Avez-vous déjà vu une femme qu'un mari contrôlant a réussi à briser à force de lui dire qu'elle ne peut pas survivre sans lui, qu'elle a besoin de son argent pour manger et qu'elle n'est plus assez belle pour séduire un autre mâle ? Cette conjointe qui, au début, avait une fierté et des rêves plein la tête, mais qui finit par tomber dans la passivité et se convaincre que son sort passait inéluctablement par le bon vouloir de l'autre ?

Sa confiance et son identité profonde ébranlées, elle se met alors à se négliger, vaincue par le cynisme et le manque de sensibilité de ce partenaire qui ne rate pas une occasion de lui rappeler son essentialité dans sa vie.

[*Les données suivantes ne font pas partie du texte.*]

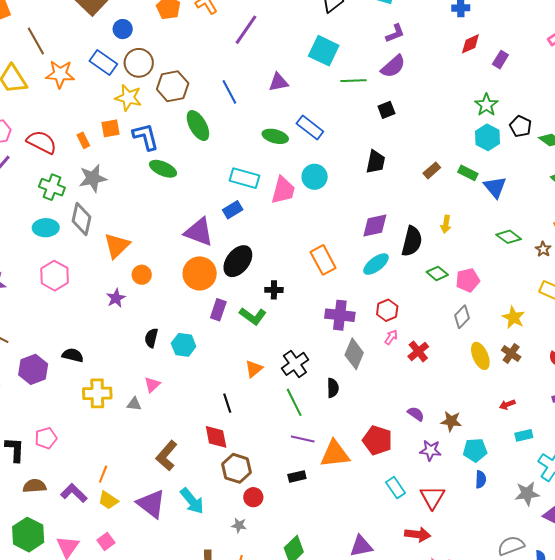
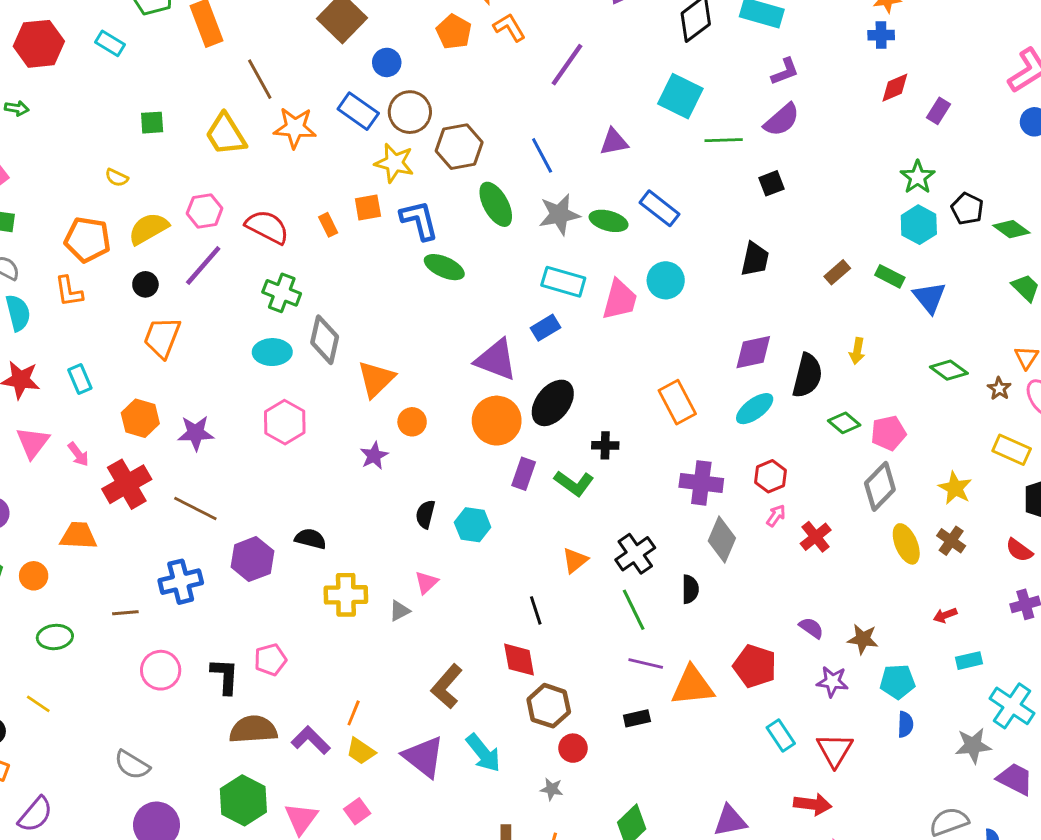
gray star: (93, 178) -> (559, 214), moved
gray diamond: (462, 317) -> (880, 486), size x1.4
gray triangle: (134, 404) -> (400, 611), turned -35
brown semicircle: (35, 486) -> (253, 729), size x1.4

Dans une telle mauvaise histoire d'amour, la belle finit souvent par mourir dans ce qu'elle est pour renaître dans un semblant de vie par procuration. Elle garde alors le sourire bien apparent, mais s'automutile honteusement d'avoir laissé la peur devenir maître de son destin.

Avez-vous déjà vu ou senti cette sordide histoire dans le regard d'une personne ? C'est ce qui m'est arrivé cet été. Pendant que le soleil brillait sur la ville de Québec, j'ai vu une femme dont la lumière intérieure s'est éteinte, et je voulais vous raconter cette histoire à la fois dramatique et inspirante avant le début officiel de l'automne.

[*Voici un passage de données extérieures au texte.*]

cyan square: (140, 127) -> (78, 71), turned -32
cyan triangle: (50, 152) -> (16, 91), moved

Non, en fait, ce texte est plutôt un hommage que je veux rendre à un grand monsieur dont je ne connais pas le nom. Il devait avoir 70 ans et portait une pagaie sous le bras. J'ai rencontré ce justicier non masqué, mais déguisé en homme de la mer, au port de Québec, le vendredi 15 août, pendant les festivités de la Nouvelle-France.

Comme c'est souvent le cas dans cette partie de Québec pendant l'été, il y avait des touristes partout. Et juste à côté de notre voiture se tenait un couple dans la trentaine, avec un fort accent français, et leurs deux jeunes enfants. La fille semblait terrorisée, et comme elle ne voulait pas que ses enfants entendent ce que le papa se préparait à lui cracher, elle leur demanda de s'éloigner. Mais les petits étaient encore à côté quand le monsieur se déchaîna sur la femme en hurlant comme un possédé et avec une grossièreté indigne d'un homme des cavernes. Bref, une brutalité verbale qui laissait entrevoir qu'il pouvait s'en prendre physiquement à elle à la maison.

Devant ces invectives et les enfants en larmes, je me suis senti profondément indigné, mais figé par l'impression que leur chicane de couple n'était pas de mes affaires. Heureusement, il y a encore sur cette Terre des justiciers comme ce monsieur à la pagaie qui s'est approché du gaillard et lui a crié devant tout le monde en le fixant du regard : « Monsieur, vous êtes un imbécile ! Vous êtes le pire des imbéciles à se promener dans cette ville ! Vous ne méritez pas cette femme et vous allez vous calmer sinon on va appeler la police ! » Voyant l'animal agressif se retourner vers le monsieur à la pagaie, je me suis approché en répétant que je pensais exactement la même chose que lui.

Le dégénéré s'est alors éloigné de sa conjointe et a sorti son appareil photo pour faire diversion pendant que la femme allait calmer les enfants sous le choc. En s'éloignant, la dame s'est retournée vers nous et a fixé le monsieur à la pagaie avec ses tristes yeux qui semblaient dire : « Ce sont véritablement des gens comme toi qui changent le monde. »

Ce monsieur m'a appris qu'il y a des limites à ne pas se mêler de ce qui ne nous regarde pas.